During her journey, Esther connects many of the tragedies in her life to her pursuance of art. She thinks God is punishing her, and, as a young girl, vows to give up art forever. Her perception of God, how it crouches in her head, is Esther’s antagonist.

As an obedient “Jerusalem maiden” would, Esther marries and raises a family with her husband, Nathan. But when he travels to Europe on business, she spontaneously follows him soon after.

It was a twist in the novel that Ms. Carner said she never expected.

“Every time you, as a reader, were surprised, I was surprised,” she said of the journey her protagonist took in the book. “The trip to Paris is a good example. I did not see that coming. All of a sudden, she took off to Paris. I said to my husband, ‘Esther went to Paris! I need to follow her.’ He said, ‘Okay, darling,’ and that’s what I did.”

Listening to the breaking waves and chirping birds outside her Dune Road home in Bridgehampton, Ms. Carner wrote 10 to 16 hours a day, six days a week, she said. For this novel, the net total of research, writing and editing was five years.

“It’s like being in a trance. It’s like being in a dream,” Ms. Carner said of the writing experience. “My eyes are glazed over. I can’t listen to any conversations. I’m just so absorbed in my story.”

The author said that she always crafts her novels around strong protagonists. And how an individual rises above society—or succumbs to it.

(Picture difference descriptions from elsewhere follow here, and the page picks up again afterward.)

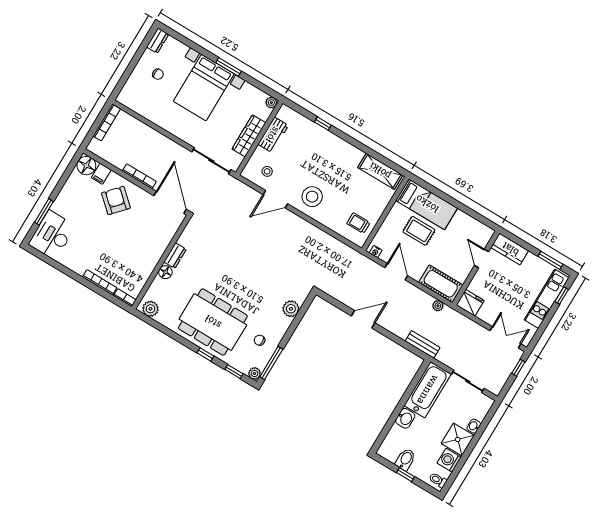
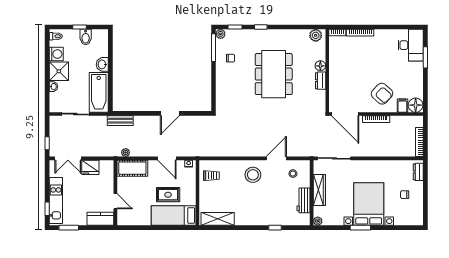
dresser: (158, 41) -> (418, 172), moved
fridge: (470, 303) -> (90, 167), moved
plant: (291, 309) -> (222, 92), removed
dining table: (213, 322) -> (274, 74), moved, turned 90

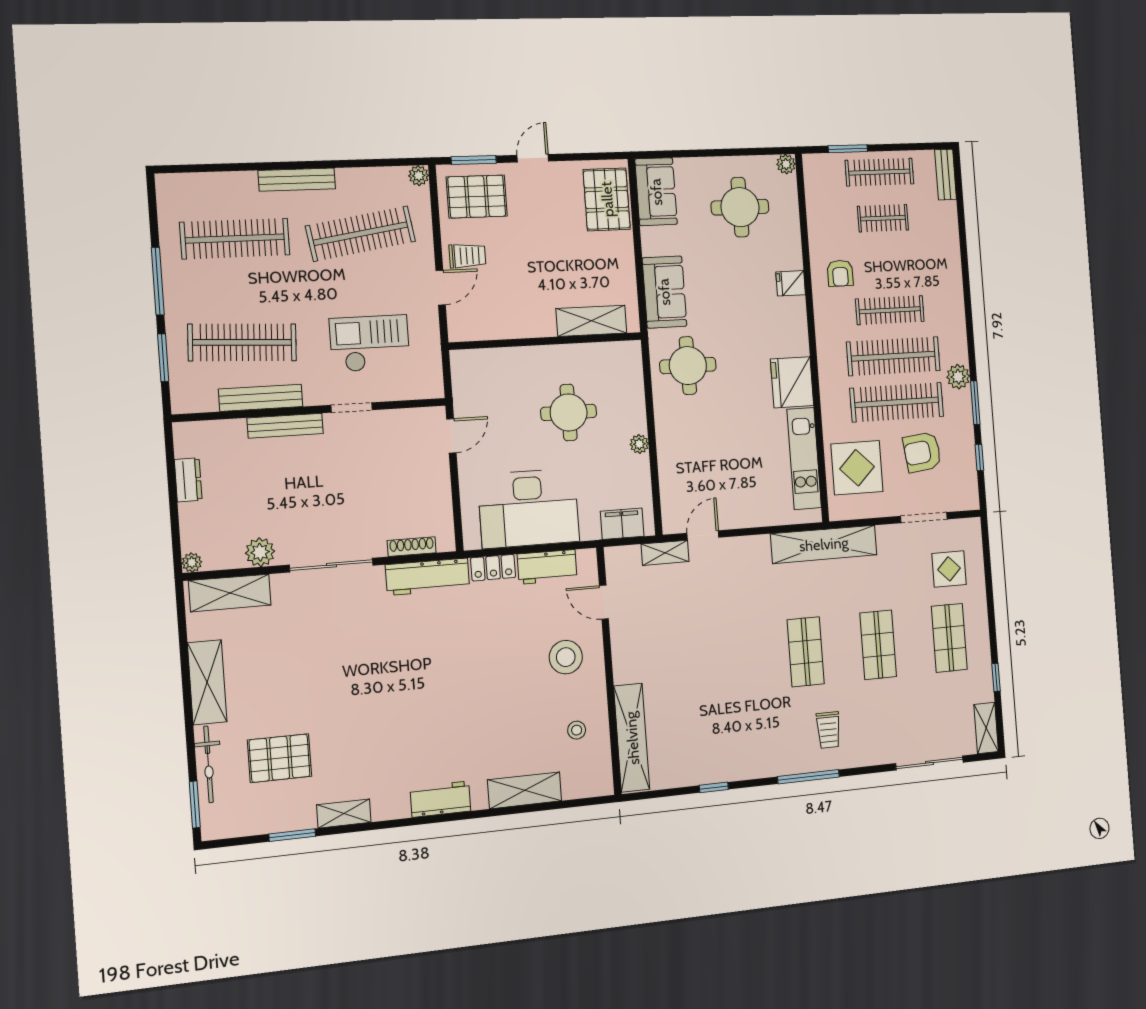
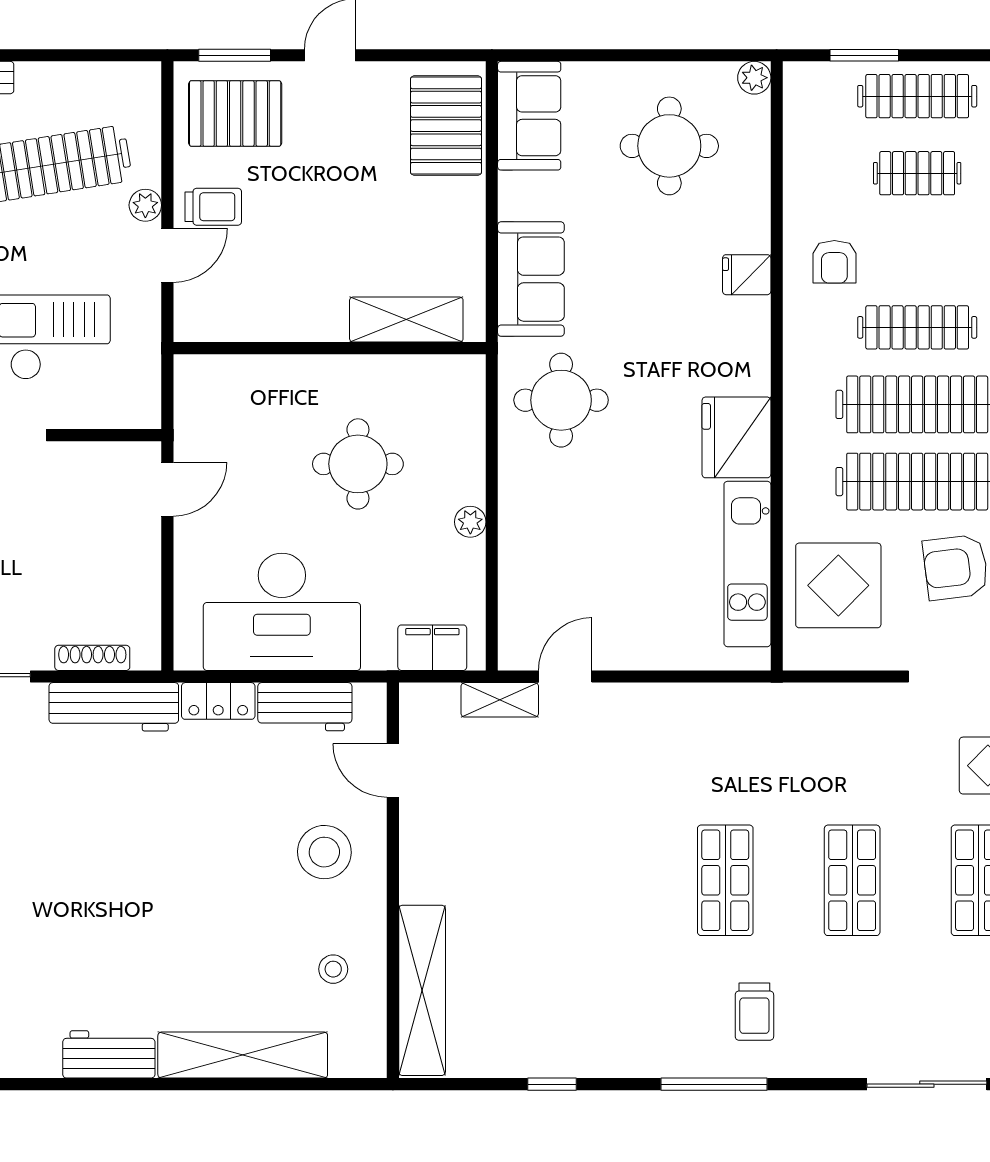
plant: (419, 176) -> (145, 205), moved
shelving: (824, 544) -> (771, 707), removed
shelving: (525, 790) -> (243, 1055), width x1.47

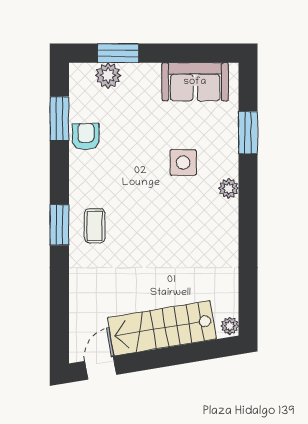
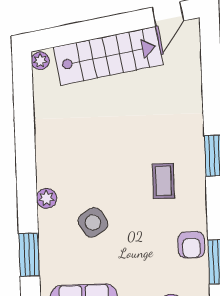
side table: (183, 163) -> (93, 222), turned -32
coffee table: (95, 226) -> (163, 181), moved

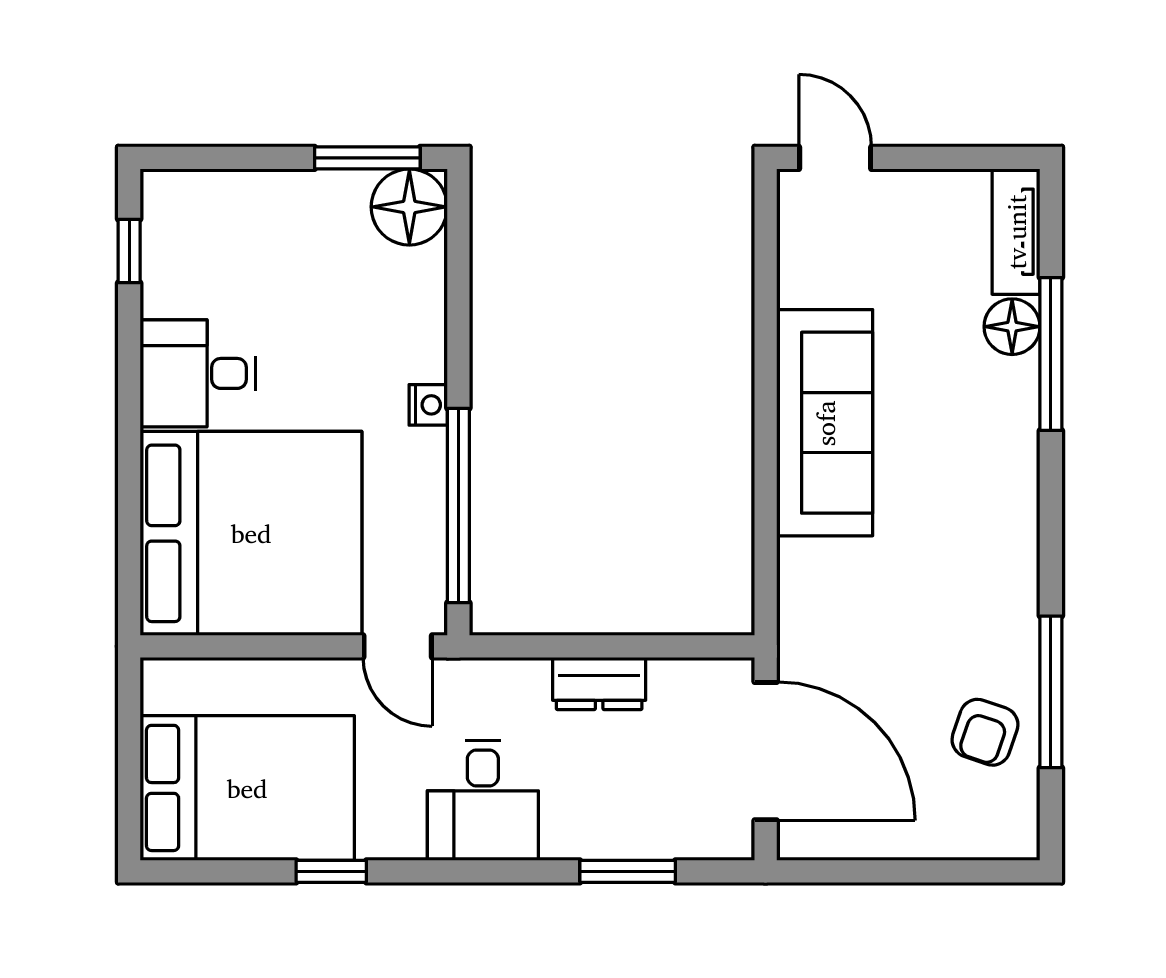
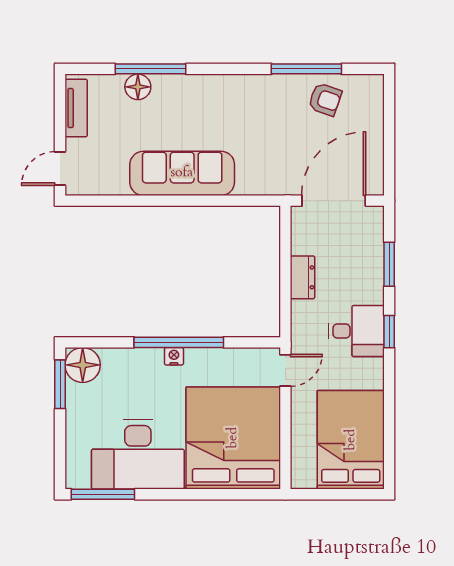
tv unit: (1016, 232) -> (76, 108), moved, turned -90
window: (129, 251) -> (103, 494), width x2.17
desk: (198, 373) -> (138, 455), width x1.87, depth x1.30
window: (458, 506) -> (179, 342), moved
window: (331, 871) -> (389, 332), moved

“I don’t write about weak protagonists because the story ends in the first line,” she said. “It’s not interesting. What’s interesting is a strong person, a capable person who is caught up in an impossible situation and how she rises above or maybe ends up being broken by it.”

In Ms. Carner’s first novel, which was never published, she took a look at the Russian mafia. Her first released book, “Puppet Child,” went up against the United States justice system. Her next novel, “China Doll,” challenged two world superpowers—the American and Chinese governments. In “Jerusalem Maiden,” Ms. Carner took on God.

“I suppose there’s nowhere for me to go from here,” she said with a laugh. “I decided my next novel would be a very small domestic drama. Small. Tiny. No big canvas. But sure enough, I’ll be finding myself in the Amazons.”

And more than likely, she’ll be writing it from her home in Bridgehampton.